A Harvard University professor has triggered a furor at a U.N. disarmament conference by saying that the 1945 atomic bombing of Hiroshima and Nagasaki saved millions of lives.
To protest professor Phillip Zelikow's statement, about 50 members of Japan's anti-nuclear groups and organizations representing 450,000 A-bomb victims staged a sit-in Wednesday in front of Hiroshima's memorial marking the Aug. 6, 1945, attack here.At the sit-in, 65-year-old bomb survivor Shizuko Abe read out an appeal to Zelikow to retract the statement.

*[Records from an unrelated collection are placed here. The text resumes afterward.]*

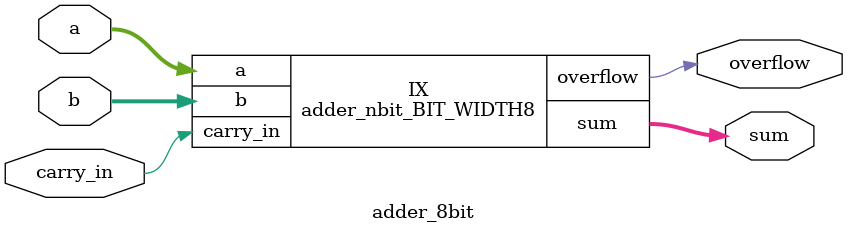
<source format=v>


module adder_1bit_7 ( a, b, carry_in, sum, carry_out );
  input a, b, carry_in;
  output sum, carry_out;
  wire   n1, n2;

  XOR2X1 U1 ( .A(carry_in), .B(n1), .Y(sum) );
  INVX1 U2 ( .A(n2), .Y(carry_out) );
  AOI22X1 U3 ( .A(b), .B(a), .C(n1), .D(carry_in), .Y(n2) );
  XOR2X1 U4 ( .A(a), .B(b), .Y(n1) );
endmodule


module adder_1bit_0 ( a, b, carry_in, sum, carry_out );
  input a, b, carry_in;
  output sum, carry_out;
  wire   n1, n2;

  XOR2X1 U1 ( .A(carry_in), .B(n1), .Y(sum) );
  INVX1 U2 ( .A(n2), .Y(carry_out) );
  AOI22X1 U3 ( .A(b), .B(a), .C(n1), .D(carry_in), .Y(n2) );
  XOR2X1 U4 ( .A(a), .B(b), .Y(n1) );
endmodule


module adder_1bit_1 ( a, b, carry_in, sum, carry_out );
  input a, b, carry_in;
  output sum, carry_out;
  wire   n1, n2;

  XOR2X1 U1 ( .A(carry_in), .B(n1), .Y(sum) );
  INVX1 U2 ( .A(n2), .Y(carry_out) );
  AOI22X1 U3 ( .A(b), .B(a), .C(n1), .D(carry_in), .Y(n2) );
  XOR2X1 U4 ( .A(a), .B(b), .Y(n1) );
endmodule


module adder_1bit_2 ( a, b, carry_in, sum, carry_out );
  input a, b, carry_in;
  output sum, carry_out;
  wire   n1, n2;

  XOR2X1 U1 ( .A(carry_in), .B(n1), .Y(sum) );
  INVX1 U2 ( .A(n2), .Y(carry_out) );
  AOI22X1 U3 ( .A(b), .B(a), .C(n1), .D(carry_in), .Y(n2) );
  XOR2X1 U4 ( .A(a), .B(b), .Y(n1) );
endmodule


module adder_1bit_3 ( a, b, carry_in, sum, carry_out );
  input a, b, carry_in;
  output sum, carry_out;
  wire   n1, n2;

  XOR2X1 U1 ( .A(carry_in), .B(n1), .Y(sum) );
  INVX1 U2 ( .A(n2), .Y(carry_out) );
  AOI22X1 U3 ( .A(b), .B(a), .C(n1), .D(carry_in), .Y(n2) );
  XOR2X1 U4 ( .A(a), .B(b), .Y(n1) );
endmodule


module adder_1bit_4 ( a, b, carry_in, sum, carry_out );
  input a, b, carry_in;
  output sum, carry_out;
  wire   n1, n2;

  XOR2X1 U1 ( .A(carry_in), .B(n1), .Y(sum) );
  INVX1 U2 ( .A(n2), .Y(carry_out) );
  AOI22X1 U3 ( .A(b), .B(a), .C(n1), .D(carry_in), .Y(n2) );
  XOR2X1 U4 ( .A(a), .B(b), .Y(n1) );
endmodule


module adder_1bit_5 ( a, b, carry_in, sum, carry_out );
  input a, b, carry_in;
  output sum, carry_out;
  wire   n1, n2;

  XOR2X1 U1 ( .A(carry_in), .B(n1), .Y(sum) );
  INVX1 U2 ( .A(n2), .Y(carry_out) );
  AOI22X1 U3 ( .A(b), .B(a), .C(n1), .D(carry_in), .Y(n2) );
  XOR2X1 U4 ( .A(a), .B(b), .Y(n1) );
endmodule


module adder_1bit_6 ( a, b, carry_in, sum, carry_out );
  input a, b, carry_in;
  output sum, carry_out;
  wire   n1, n2;

  XOR2X1 U1 ( .A(carry_in), .B(n1), .Y(sum) );
  INVX1 U2 ( .A(n2), .Y(carry_out) );
  AOI22X1 U3 ( .A(b), .B(a), .C(n1), .D(carry_in), .Y(n2) );
  XOR2X1 U4 ( .A(a), .B(b), .Y(n1) );
endmodule


module adder_nbit_BIT_WIDTH8 ( a, b, carry_in, sum, overflow );
  input [7:0] a;
  input [7:0] b;
  output [7:0] sum;
  input carry_in;
  output overflow;

  wire   [7:1] carrys;

  adder_1bit_7 \genblk1[0].IX  ( .a(a[0]), .b(b[0]), .carry_in(carry_in), 
        .sum(sum[0]), .carry_out(carrys[1]) );
  adder_1bit_6 \genblk1[1].IX  ( .a(a[1]), .b(b[1]), .carry_in(carrys[1]), 
        .sum(sum[1]), .carry_out(carrys[2]) );
  adder_1bit_5 \genblk1[2].IX  ( .a(a[2]), .b(b[2]), .carry_in(carrys[2]), 
        .sum(sum[2]), .carry_out(carrys[3]) );
  adder_1bit_4 \genblk1[3].IX  ( .a(a[3]), .b(b[3]), .carry_in(carrys[3]), 
        .sum(sum[3]), .carry_out(carrys[4]) );
  adder_1bit_3 \genblk1[4].IX  ( .a(a[4]), .b(b[4]), .carry_in(carrys[4]), 
        .sum(sum[4]), .carry_out(carrys[5]) );
  adder_1bit_2 \genblk1[5].IX  ( .a(a[5]), .b(b[5]), .carry_in(carrys[5]), 
        .sum(sum[5]), .carry_out(carrys[6]) );
  adder_1bit_1 \genblk1[6].IX  ( .a(a[6]), .b(b[6]), .carry_in(carrys[6]), 
        .sum(sum[6]), .carry_out(carrys[7]) );
  adder_1bit_0 \genblk1[7].IX  ( .a(a[7]), .b(b[7]), .carry_in(carrys[7]), 
        .sum(sum[7]), .carry_out(overflow) );
endmodule


module adder_8bit ( a, b, carry_in, sum, overflow );
  input [7:0] a;
  input [7:0] b;
  output [7:0] sum;
  input carry_in;
  output overflow;


  adder_nbit_BIT_WIDTH8 IX ( .a(a), .b(b), .carry_in(carry_in), .sum(sum), 
        .overflow(overflow) );
endmodule


</source>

"Those who used the weapon will forget the fear," said Abe, who was severely injured in the attack and has since had 18 operations on burns spread over the right side of her body.
"But for us who were victims, the fear does not go away. A dark shadow always follows us," she said.
Many participants at the conference, including Ryukichi Imai, an official of Japan's International Institute for Global Peace, and Hiroshima Mayor Takashi Hiraoka con-demned Zelikow.
Zelikow made the statement Monday, the opening day of the four-day U.N. Conference on Disarmament to explore ways to stop the spread of nuclear arms and the possibility of a disarmament structure in the Asia-Pacific region.
"The role of nuclear arms is complicated," Zelikow was quoted as telling the opening session.
"The atomic bombing of Hiroshima and Nagasaki perhaps saved between 1 and 2 million Japanese lives," he said, according to the Hiroshima newspaper Chugoku Shim-bun.
"It is possible to take this approach if one thinks of starvation and the Battle of Okinawa (toward the end of World War II)."
Okinawa, the southernmost part of Japan, was the only part of the country to be invaded, with enormous loss of life.
The atomic bomb attack on Hiroshima killed about 140,000 people and a second bomb on Nagasaki three days later took the lives of about 70,000.
The twin bomb attacks and a Soviet declaration of war prompted the government to accept unconditional surrender.
Some historians in Japan and abroad have said that an Allied invasion of Japan's home islands would have killed millions of civilians, had Emperor Hirohito and his generals decided to pursue the war to its bitter end.
Many, however, have also condemned the use of the atomic bombs and reject any attempt to justify the attacks.
Zelikow was absent from sessions Tuesday and Wednesday, without informing the U.N. organizers.
"We regret his behavior, although participants are free to make any statement," said Tsutomu Ishiguri, a senior official at the U.N. Office for Disarmament Affairs.